# Data Structure for Set Intersection?

Is there any data structure that maintain a collection of set (of finite ground set) supporting the following operations? Any sublinear running time will be appreciated?

1. Init an empty set.
2. Add an element to a set.
3. Given two set, report whether they intersect.
• This is a very general question, because any data structure can support those operations with finite domain. Could you be a little more specific ? Eg. What complexity you need, what are you willing to sacrifice to get set operations etc. Apr 26 '13 at 10:40

If each set maintains a record of what other sets exist, and you have a total of $s > 0$ sets, you can easily turn any data structure for a collection (e.g. binary search trees, etc.) into one where you can have retrieval of an element of the intersection of two sets in time $O(\log s)$.

• Each set should have a unique identifier from some totally ordered set. If you explicitly name your sets $S_1, S_2, \ldots$ then the identifier could just be the index.

• You should implement a "registry" of the sets; a data structure which maintains a collection of all of the sets which you have defined. The registry should be implemented as a search-tree data structure, to allow easy retrieval (e.g. if you wish to delete the set) and linear-time traversal of the sets.

• Each set $S_j$ also maintains an "index" of each of the other sets — not a copy of them, but rather a data structure which is indexed by the labels of the other sets. This index will be used to maintain, for each set $S_k$, a binary search tree of all of the elements of $S_j \cap S_k$. (The two sets $S_j$ and $S_k$ share one copy of that search tree.)

Initialization

Initialization of a set $T = \varnothing$ consists of $O(1)$ operations to initialize the tree of its elements, $O(s)$ operations as you initialize (copying from the registry) the index for the set $T$, and $O(s \log s)$ operations as you traverse the registry to add $T$ into the indices of each of the other sets $S_j$. In the index of $T$, we create search trees representing $T \cap S_j = \varnothing$ for the other sets $S_j$; we copy the same pointer for the index of $S_j$.

INFORMATION PROVIDED:
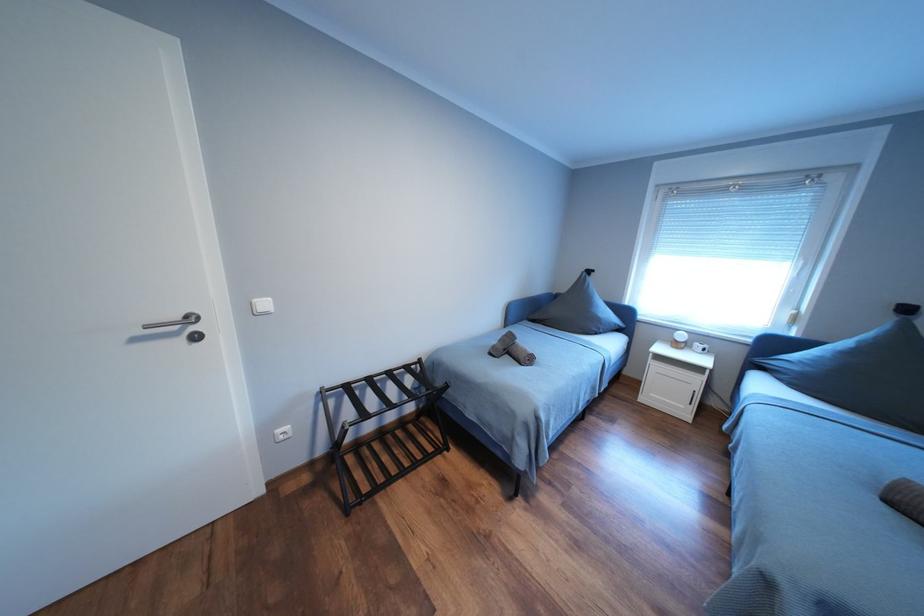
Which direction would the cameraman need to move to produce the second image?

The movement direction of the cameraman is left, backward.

PROBLEM SET:
a – In the set-intersection post, turn the paragraph beginning "Each set $S_j$ also maintains an "index"" into a short bulleted list that keeps its main facts.
b – According to the set-intersection post, why should the registry of sets be implemented as a search-tree data structure? Answer in one to three sentences.
c – Pick up the set-intersection post after its last sentence and continue it.

TASK-BY-TASK RESULTS:
a –
- Each set $S_j$ keeps an index keyed by the labels of the other sets, not copies of those sets.
- For every other set $S_k$, this index holds a binary search tree of the elements of $S_j \cap S_k$.
- $S_j$ and $S_k$ share a single copy of that search tree.

b – A search tree makes it easy to retrieve an individual set, for example when you want to delete it. It also allows the sets to be traversed in linear time.

c –
Adding an element to a set $T$

Adding some $x \in V$ to the set $T$ takes time $O(\log n_T)$ as usual, where $n_T = |T|$. We also test for membership of $x$ in each of the other sets $S_1, S_2, \ldots$, which takes time $$O(\log n_{S_1} + \log n_{S_2} + \cdots) \subseteq O(s \log n) ,$$ where $n = |V|$ is the size of the universe (or of the largest set $S_j$) and $s$ is the number of sets in the registry. For each set $S_j$ such that $x \in S_j$, also insert $x$ into the index for the set $S_j \cap T$. For each such set $S_j$, this takes $O(\log s + \log n_T)$ time, to look up $S_j$ in the index of $T$ and to insert $x$ in $S_j \cap T$; across all sets $S_1, S_2, \ldots$ this takes time $O(s \log s + s \log n_T)$. If we suppose that the number of sets $S_j$ is much less than the size of the universe $V$ (that is, if we suppose $s \ll n$), the total time for element insertion is then $O(s \log n)$.

If you do not allow duplicates in sets, we can save time in the case that $x \in S$ already by forgoing the membership test and insertions for the other sets $T$. "Insertion" in the case that $x$ is already present then takes time only $O(\log n_T)$.

Intersection testing

The index of each set is maintained precisely in order to allow quick evaluation of whether or not two sets $S_j$ and $S_k$ intersect. For a set $S_j$, simply by checking its index for the set $S_k$, we can not only determine in time $O(\log s)$ whether or not $S_j$ intersects $S_k$, but we can also retrieve a binary tree containing the entire set $S_j \cap S_k$.

Element Removal

To delete an element $x$ from a set $T$, we remove it not only from the search tree for $T$ itself, but from each of the intersections $S_j \cap T$ for the sets $S_j$ in its index. This takes time $O(s \log n_T)$, where $n_T = |T|$.

Set Deletion

Because of the overhead of searching the registry, if you have many sets, it may be desirable to delete sets once they are no longer needed. By traversing the entire registry, we may delete $S$ from the index of all other sets $S_j$ in time $O(sn_T)$, dominated by the cost of deleting the search tree representing $S_j \cap T$ for each of the other sets $S_j$, where $n_T = |T|$.

Remarks

If you expect only to implement a constant number of sets, then the above run-times reduce to:

• initialization: $O(1)$

• element insertion: $O(\log n)$

• intersection testing (and retrieval of the intersection): $O(1)$

• element removal: $O(\log n_T)$

• set deletion: $O(n_S)$

where $n$ is the size of the largest set in the registry, and $n_T = |T|$ for the set $T$ which you are operating on.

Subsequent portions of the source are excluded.